Henry and Rafe nodded in agreement.
“That’s what Jake figured, but it’s little comfort to poor Henry here. He thought he was going to die from carbon dioxide before anyone got him out of there. I think Jake’s right on the money. Someone from among us is trying to make trouble, but I can’t figure out why.”
“Someone broke into my house while I was at your place this morning,” I said.
“Did they get anything?”
I thought about the letters. “No, not that I can see. It just unnerves me, and the duplicate key to my house is missing.”
“The yeast,” Henry croaked.
“Don’t worry about it, old man,” Rafe said. “I just ordered more before I came here. It should arrive tomorrow, and we’ll be back in business.”
“Does someone intend to use the stolen yeast?” Henry asked. He coughed and sat further up in bed. “Who? The other brewers have their own yeast for ale, unless Hera here is making a new ale by moonlight.”

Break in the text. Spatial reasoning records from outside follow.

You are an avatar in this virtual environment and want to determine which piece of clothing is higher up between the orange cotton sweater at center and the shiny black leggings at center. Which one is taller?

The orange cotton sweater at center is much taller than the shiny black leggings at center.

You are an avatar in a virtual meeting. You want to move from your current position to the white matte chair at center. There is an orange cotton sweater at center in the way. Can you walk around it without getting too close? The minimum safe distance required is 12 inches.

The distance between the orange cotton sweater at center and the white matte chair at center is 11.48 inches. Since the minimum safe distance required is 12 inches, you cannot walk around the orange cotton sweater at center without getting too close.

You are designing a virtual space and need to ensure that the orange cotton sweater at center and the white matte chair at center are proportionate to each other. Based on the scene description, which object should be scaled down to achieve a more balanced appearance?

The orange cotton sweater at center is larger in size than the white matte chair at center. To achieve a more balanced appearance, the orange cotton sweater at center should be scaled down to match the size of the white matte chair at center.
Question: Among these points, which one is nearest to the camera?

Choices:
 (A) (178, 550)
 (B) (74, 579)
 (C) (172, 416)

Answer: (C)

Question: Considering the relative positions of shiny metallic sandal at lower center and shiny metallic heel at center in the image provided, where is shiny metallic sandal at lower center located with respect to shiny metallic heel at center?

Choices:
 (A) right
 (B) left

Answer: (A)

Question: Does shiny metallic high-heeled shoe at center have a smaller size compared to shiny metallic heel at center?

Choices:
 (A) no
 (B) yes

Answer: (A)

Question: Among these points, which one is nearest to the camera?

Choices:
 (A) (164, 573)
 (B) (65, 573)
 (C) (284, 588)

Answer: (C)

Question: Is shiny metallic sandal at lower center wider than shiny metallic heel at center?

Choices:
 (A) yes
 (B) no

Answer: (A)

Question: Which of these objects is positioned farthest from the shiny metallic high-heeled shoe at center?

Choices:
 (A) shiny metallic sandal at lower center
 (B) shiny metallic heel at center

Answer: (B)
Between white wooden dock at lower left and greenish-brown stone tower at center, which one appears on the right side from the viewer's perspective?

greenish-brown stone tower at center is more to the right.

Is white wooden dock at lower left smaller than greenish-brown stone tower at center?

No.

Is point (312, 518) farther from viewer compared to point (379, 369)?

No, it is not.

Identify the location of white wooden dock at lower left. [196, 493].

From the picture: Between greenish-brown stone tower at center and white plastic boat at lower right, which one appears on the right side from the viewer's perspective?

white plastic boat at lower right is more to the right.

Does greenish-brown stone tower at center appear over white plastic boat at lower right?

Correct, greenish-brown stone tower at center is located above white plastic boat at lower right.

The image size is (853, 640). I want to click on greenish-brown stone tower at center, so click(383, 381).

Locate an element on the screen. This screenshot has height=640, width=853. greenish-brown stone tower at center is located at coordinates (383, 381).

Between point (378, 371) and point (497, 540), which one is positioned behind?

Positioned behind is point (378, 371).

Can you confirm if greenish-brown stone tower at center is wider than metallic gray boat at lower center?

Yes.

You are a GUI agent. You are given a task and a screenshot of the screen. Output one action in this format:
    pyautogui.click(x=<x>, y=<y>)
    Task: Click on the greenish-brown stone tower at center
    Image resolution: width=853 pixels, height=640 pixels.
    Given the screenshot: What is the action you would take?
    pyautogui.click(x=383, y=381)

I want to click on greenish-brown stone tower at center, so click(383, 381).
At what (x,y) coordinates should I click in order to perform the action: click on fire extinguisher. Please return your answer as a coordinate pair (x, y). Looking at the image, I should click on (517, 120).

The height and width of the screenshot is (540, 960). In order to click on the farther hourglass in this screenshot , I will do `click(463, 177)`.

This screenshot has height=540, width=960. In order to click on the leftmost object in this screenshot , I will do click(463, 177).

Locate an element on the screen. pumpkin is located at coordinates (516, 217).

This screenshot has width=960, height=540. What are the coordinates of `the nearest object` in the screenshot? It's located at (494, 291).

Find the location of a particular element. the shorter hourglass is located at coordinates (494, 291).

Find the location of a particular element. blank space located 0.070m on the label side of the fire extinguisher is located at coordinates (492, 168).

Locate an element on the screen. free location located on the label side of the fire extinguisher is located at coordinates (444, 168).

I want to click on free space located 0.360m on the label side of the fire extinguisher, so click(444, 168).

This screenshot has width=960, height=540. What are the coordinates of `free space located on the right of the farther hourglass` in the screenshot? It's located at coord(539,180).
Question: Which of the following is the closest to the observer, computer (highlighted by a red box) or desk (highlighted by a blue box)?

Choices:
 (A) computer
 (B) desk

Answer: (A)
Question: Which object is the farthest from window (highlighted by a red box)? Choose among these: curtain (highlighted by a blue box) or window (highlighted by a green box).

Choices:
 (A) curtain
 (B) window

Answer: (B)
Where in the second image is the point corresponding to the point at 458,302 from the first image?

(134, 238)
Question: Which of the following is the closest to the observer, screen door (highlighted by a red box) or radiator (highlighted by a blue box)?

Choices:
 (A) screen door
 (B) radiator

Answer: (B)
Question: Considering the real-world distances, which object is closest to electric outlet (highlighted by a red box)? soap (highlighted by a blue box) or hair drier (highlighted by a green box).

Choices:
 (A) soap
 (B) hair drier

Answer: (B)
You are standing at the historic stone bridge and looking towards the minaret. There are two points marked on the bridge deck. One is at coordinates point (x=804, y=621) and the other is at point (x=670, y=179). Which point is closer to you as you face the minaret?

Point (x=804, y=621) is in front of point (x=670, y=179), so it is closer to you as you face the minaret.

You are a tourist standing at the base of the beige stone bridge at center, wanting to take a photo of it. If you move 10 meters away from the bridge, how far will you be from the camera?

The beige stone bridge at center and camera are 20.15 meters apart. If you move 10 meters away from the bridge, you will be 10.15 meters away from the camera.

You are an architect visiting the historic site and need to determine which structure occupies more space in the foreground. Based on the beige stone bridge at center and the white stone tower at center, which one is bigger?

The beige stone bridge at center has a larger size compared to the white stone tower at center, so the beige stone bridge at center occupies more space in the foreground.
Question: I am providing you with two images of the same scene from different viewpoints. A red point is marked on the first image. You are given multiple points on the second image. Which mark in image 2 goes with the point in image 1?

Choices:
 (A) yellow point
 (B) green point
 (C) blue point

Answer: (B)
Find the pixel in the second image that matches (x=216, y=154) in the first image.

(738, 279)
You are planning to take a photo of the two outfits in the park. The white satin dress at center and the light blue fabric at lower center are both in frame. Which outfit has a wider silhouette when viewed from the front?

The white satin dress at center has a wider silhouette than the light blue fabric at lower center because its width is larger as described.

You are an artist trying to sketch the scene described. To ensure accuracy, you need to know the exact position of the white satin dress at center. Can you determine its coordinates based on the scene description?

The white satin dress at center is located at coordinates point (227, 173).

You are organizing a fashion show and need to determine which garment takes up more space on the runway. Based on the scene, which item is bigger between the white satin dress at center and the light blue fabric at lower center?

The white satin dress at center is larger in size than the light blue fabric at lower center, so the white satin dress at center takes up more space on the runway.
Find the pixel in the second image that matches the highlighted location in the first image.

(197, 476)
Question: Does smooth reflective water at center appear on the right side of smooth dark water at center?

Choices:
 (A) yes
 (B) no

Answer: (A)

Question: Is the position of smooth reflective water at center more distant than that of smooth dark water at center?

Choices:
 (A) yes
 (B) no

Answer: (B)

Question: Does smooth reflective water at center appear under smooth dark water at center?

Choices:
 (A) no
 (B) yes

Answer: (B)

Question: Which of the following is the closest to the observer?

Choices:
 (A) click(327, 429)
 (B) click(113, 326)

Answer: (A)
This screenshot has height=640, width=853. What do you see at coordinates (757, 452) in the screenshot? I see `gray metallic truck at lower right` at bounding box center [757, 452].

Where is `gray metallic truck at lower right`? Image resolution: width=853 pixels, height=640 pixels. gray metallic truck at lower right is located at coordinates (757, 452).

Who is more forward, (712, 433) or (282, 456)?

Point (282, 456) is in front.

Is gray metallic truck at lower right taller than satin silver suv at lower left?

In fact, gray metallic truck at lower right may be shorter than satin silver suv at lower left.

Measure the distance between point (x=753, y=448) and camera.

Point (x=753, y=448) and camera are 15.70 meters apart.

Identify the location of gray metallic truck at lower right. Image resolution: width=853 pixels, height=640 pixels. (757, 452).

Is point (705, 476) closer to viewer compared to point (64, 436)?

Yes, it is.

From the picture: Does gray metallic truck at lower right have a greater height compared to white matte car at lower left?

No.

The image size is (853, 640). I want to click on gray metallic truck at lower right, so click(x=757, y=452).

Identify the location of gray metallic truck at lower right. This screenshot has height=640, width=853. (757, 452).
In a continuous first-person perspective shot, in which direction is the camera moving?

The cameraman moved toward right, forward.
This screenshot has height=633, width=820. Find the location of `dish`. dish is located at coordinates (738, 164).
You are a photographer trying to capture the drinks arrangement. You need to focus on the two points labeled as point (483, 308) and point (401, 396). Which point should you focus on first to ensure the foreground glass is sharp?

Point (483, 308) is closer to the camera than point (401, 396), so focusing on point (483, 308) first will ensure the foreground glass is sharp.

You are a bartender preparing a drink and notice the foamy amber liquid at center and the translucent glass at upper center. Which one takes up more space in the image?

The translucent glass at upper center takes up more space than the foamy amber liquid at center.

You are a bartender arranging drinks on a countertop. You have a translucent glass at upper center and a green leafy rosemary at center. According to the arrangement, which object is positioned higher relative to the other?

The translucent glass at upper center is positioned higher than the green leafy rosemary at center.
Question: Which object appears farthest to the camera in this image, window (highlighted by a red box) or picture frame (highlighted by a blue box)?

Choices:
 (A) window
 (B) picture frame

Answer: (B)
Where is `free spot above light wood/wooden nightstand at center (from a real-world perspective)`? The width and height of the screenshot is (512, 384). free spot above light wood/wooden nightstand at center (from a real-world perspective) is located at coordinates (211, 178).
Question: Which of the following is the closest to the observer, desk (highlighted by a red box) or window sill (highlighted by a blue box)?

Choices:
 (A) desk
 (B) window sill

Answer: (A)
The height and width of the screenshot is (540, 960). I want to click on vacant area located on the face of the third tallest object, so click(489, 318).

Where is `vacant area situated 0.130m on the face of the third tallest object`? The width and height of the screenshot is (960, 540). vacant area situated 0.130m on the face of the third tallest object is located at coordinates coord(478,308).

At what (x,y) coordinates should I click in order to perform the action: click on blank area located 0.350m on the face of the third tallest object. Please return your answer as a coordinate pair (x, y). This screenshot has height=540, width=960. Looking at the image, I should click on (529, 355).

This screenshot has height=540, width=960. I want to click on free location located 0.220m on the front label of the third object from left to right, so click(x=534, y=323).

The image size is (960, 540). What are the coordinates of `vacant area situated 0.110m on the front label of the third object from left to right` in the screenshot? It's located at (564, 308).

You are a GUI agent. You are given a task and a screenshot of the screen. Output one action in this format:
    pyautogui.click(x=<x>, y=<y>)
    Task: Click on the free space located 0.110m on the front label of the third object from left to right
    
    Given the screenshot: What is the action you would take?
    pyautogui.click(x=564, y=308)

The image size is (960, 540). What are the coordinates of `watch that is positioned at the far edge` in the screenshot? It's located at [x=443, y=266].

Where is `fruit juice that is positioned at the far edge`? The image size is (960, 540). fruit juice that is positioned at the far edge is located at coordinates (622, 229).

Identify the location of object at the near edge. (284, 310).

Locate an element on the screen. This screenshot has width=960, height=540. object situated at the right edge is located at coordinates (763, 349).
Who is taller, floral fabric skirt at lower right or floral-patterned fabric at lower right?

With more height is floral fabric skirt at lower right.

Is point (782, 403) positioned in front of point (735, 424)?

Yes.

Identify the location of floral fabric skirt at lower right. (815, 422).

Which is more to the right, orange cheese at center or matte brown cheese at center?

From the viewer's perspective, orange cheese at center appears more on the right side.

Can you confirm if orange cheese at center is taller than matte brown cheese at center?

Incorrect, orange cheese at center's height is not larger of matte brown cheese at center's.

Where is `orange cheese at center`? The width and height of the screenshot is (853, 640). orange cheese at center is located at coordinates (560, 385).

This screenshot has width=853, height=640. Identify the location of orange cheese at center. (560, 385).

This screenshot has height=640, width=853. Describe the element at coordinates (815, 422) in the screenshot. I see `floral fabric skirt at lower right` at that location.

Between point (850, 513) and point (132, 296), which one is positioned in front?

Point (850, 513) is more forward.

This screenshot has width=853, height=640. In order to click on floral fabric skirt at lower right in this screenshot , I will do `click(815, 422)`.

It was a joke, and we all knew it. Rafe and I laughed, and Henry gave forth a kind of snort, dislodged his tubes, and had to replace them. Still, I worried about the remark. With the break-in and my key gone, I wondered what other trouble was afoot. Jake’s words returned to me. I was certain he would find the yeast. I just wasn’t certain where, and I hoped it wouldn’t be in my brew barn, planted there to make me look guilty.
Tom stuck his head into the room and said, “Visiting time’s over, folks. This man needs his rest.” I patted Henry’s hand and gave him a kiss on the cheek, and Rafe and I left.
On the way down in the elevator, Rafe turned to me and asked, “What’s worrying you?”
“Nothing. Nothing. I just think I should change the locks on my house and my barn.”
“Good idea. Got someone to do it for you? I could send over one of my men.”
“Thanks, but I’ll have Jeremiah do it tomorrow.”
“We’re all getting edgy with the murder and now this. Who’s behind this. Any ideas?”
“Why ask me?” I heard the tone in my voice. It was sharp. “Sorry. I am on edge.” I touched Rafe’s arm and gave him an apologetic smile.
“The reason I asked is you’ve been here for years, and you know all the people in this valley. They were your friends and acquaintances even before your dad went into the business.”
True. Everyone was familiar to me with the exception of Francine, whom none of us knew well. “I can’t think who would do all this,” I said.
“Come by for a drink?” Rafe asked.
“Thanks, but I’ve got to run. I need to catch up on some reading.” Past and present had to be linked in some way. Perhaps I might find the connection in my father’s letters. They might help me understand my father better, perhaps lead me to someone who hated him enough to want him dead.